(Extracted page text data)
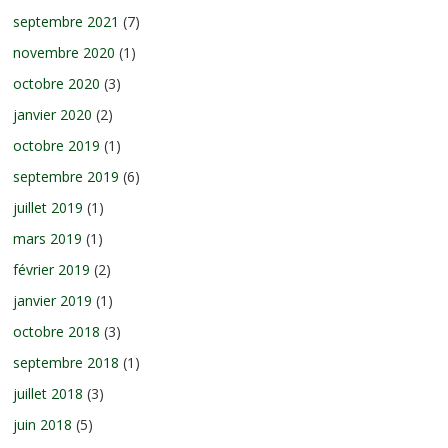
septembre 2021
(7)
novembre 2020
(1)
octobre 2020
(3)
janvier 2020
(2)
octobre 2019
(1)
septembre 2019
(6)
juillet 2019
(1)
mars 2019
(1)
février 2019
(2)
janvier 2019
(1)
octobre 2018
(3)
septembre 2018
(1)
juillet 2018
(3)
juin 2018
(5)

**Task**
Copy out every line of text above, line for line, without any changes, and leave the pictures out of your answer.

**Exercise solution**
septembre 2021
(7)
novembre 2020
(1)
octobre 2020
(3)
janvier 2020
(2)
octobre 2019
(1)
septembre 2019
(6)
juillet 2019
(1)
mars 2019
(1)
février 2019
(2)
janvier 2019
(1)
octobre 2018
(3)
septembre 2018
(1)
juillet 2018
(3)
juin 2018
(5)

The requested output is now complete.